Une semaine plus tard, l’ambassadeur de l’époque Glenn Davidson avait rédigé une note interne pour préciser comment il avait procédé à la fermeture et émettre des recommandations pour l’avenir.

Pour les personnes originaires de la région, ces emplois ne sont pas simplement une source de revenu, ce sont surtout une source de fierté, a-t-il écrit. «Notre message, essentiellement c’était: occupez-vous de vos employés comme vous aimeriez qu’on s’occupe de vous», a-t-il ajouté.

Chaque travailleur a donc rencontré son gérant individuellement, en plus de recevoir une photo et un certificat d’appréciation. Les employés, qui se sont même vus offrir un soutien psychologique, ont pu encaisser immédiatement leur indemnité de licenciement et ils se sont entendus avec leurs patrons pour les versements de pensions et les avantages sociaux.

«Cela m’a brisé le coeur (que l’ambassade ferme). Mais ce n’était pas surprenant qu’ils nous traitent de cette façon, les Canadiens savent comment traiter les gens», a témoigné Basila, qui ne voulait pas donner son vrai nom pour ne pas nuire à sa famille qui est toujours en Syrie.

Or, ces conseils de l’ambassadeur Davidson ne semblent pas s’être rendus à Téhéran.

La fermeture de l’établissement iranien était entamée en avril 2012, mais les employés locaux et canadiens n’en savaient rien en raison de «circonstances particulières», a-t-on rappelé dans un courriel.

Les employés iraniens savaient que les relations étaient tendues entre leur pays et l’ambassade canadienne, mais les rapports entre leurs patrons étaient toujours cordiaux — jusqu’au printemps 2012, a indiqué Afsaneh, une employée de longue date.

«Quelque chose n’allait pas, mais nous ne pouvions pas dire quoi», a-t-elle expliqué.
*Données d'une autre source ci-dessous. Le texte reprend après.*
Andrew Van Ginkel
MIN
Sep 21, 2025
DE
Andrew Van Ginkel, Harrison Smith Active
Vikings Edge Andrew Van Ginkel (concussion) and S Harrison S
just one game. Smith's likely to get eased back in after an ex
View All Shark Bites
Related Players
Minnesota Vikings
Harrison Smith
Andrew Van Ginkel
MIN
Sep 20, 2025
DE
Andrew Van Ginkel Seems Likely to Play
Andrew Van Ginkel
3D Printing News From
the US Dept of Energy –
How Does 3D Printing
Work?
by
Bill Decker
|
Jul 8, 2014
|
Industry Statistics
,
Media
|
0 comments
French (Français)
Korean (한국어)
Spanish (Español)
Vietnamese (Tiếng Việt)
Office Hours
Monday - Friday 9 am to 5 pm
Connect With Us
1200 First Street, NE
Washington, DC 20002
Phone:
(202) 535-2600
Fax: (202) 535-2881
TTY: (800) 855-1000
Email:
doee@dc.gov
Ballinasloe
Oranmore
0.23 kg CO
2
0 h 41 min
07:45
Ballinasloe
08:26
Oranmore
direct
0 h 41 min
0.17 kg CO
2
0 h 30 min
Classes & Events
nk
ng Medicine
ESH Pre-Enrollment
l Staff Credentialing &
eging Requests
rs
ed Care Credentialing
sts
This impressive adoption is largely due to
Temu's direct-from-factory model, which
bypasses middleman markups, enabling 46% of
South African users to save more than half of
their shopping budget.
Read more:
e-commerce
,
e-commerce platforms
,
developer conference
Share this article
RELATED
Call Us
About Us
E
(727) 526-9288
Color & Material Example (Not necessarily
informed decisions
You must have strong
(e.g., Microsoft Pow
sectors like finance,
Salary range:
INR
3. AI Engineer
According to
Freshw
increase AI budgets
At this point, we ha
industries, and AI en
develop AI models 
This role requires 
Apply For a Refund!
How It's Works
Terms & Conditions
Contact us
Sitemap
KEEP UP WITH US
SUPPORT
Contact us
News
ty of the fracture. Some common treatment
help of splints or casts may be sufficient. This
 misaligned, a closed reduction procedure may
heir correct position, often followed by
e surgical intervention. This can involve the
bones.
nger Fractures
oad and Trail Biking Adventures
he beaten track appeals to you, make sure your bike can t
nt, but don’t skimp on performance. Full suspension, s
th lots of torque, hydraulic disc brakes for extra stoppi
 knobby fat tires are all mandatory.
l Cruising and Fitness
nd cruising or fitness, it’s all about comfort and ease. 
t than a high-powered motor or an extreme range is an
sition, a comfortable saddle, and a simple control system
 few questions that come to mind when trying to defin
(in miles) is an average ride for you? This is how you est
Elle a su que le Canada avait coupé toute relation avec l’Iran par une amie qui avait entendu la nouvelle au diffuseur public britannique BBC.

L’ambassade avait vraisemblablement élaboré une stratégie pour les licenciements, dont des appels téléphoniques, mais les détails ont été censurés dans les documents.

Les portes de l’établissement ont été fermées à clé et les anciens employés n’ont pas pu récupérer leurs effets personnels avant plus de deux mois. Certains d’entre eux y avaient laissé leurs passeports, leurs diplômes et de l’argent. Ils ont dû attendre autant de temps pour recevoir les paiements d’indemnité de licenciement et les avantages sociaux.

Un groupe d’employés en colère avait d’ailleurs écrit au premier ministre Stephen Harper en octobre de la même année pour lui demander d’intervenir.

«Personne ne s’attendait à cette approche d’un gouvernement qui respecte et milite pour les droits de l’Homme et les valeurs canadiennes à l’égard de ses propres employés», avaient-ils écrit.

Afsaneh n’a pas pu quitter le pays avec son mari comme ils le souhaitaient. Pourtant, Basila a pu se réfugier au Canada, mais elle martèle que son statut d’employée n’a pas joué sur le tout le processus de sélection. «Le gouvernement fait de son mieux dans de mauvaises circonstances», a-t-elle conclu.